**Task directions:**
Using the records below, copy every line that holds the string "Charter".

**Exercise data:**

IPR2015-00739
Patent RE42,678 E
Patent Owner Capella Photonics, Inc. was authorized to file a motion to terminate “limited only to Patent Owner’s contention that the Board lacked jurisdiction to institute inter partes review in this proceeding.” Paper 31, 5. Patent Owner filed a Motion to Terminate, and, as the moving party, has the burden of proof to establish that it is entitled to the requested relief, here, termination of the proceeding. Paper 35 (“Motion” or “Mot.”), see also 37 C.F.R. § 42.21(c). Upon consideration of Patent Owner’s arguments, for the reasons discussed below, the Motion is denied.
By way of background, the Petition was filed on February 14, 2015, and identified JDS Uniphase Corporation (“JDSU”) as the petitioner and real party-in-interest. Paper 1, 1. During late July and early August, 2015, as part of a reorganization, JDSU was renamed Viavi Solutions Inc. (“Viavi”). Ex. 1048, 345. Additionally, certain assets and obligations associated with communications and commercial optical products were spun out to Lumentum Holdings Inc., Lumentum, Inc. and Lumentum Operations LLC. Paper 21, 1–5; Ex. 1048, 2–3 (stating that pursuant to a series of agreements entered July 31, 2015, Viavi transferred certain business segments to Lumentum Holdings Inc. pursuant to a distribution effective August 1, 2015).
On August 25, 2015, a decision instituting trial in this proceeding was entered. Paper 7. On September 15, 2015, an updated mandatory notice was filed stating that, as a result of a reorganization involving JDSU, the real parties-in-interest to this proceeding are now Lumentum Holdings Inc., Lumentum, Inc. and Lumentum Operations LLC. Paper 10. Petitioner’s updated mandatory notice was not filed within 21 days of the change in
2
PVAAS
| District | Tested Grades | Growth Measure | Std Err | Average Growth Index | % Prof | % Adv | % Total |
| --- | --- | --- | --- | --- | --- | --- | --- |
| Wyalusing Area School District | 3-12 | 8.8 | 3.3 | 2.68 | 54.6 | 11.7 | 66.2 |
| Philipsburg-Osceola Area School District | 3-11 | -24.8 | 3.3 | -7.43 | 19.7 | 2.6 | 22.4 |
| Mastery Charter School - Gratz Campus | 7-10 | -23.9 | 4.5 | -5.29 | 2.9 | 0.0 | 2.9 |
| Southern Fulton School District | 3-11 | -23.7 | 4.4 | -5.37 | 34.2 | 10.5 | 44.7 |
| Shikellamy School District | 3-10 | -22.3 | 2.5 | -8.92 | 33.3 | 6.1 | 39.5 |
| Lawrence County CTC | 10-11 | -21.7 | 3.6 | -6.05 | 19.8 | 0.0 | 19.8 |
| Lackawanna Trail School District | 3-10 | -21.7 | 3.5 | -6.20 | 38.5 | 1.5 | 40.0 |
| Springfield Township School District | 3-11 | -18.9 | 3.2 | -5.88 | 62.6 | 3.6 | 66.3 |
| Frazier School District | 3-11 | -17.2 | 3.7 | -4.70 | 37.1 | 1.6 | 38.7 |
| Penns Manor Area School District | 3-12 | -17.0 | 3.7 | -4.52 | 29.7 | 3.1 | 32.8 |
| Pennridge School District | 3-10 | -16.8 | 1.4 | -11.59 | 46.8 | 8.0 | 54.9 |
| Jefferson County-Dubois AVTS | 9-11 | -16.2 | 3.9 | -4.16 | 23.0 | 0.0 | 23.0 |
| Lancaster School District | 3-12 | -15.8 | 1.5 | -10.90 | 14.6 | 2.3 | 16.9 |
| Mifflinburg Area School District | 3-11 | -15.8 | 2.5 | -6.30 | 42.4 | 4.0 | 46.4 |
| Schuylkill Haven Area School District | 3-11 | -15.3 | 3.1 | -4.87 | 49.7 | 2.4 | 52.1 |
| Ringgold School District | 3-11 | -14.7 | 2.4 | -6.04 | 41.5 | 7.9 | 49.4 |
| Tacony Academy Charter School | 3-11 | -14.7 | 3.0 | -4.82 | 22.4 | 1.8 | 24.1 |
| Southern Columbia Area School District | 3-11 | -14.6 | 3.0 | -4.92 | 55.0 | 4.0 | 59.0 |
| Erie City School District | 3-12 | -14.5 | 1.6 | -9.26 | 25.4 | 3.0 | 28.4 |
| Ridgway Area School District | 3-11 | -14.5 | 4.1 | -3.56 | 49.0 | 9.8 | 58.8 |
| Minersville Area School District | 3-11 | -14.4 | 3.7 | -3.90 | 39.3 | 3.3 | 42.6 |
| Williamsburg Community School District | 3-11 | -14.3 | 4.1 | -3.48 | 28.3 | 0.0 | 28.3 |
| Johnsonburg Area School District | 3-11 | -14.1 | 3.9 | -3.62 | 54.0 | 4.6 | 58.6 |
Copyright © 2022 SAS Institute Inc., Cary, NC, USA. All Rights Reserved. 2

**Solution to the exercise:**
| Mastery Charter School - Gratz Campus | 7-10 | -23.9 | 4.5 | -5.29 | 2.9 | 0.0 | 2.9 |
| Tacony Academy Charter School | 3-11 | -14.7 | 3.0 | -4.82 | 22.4 | 1.8 | 24.1 |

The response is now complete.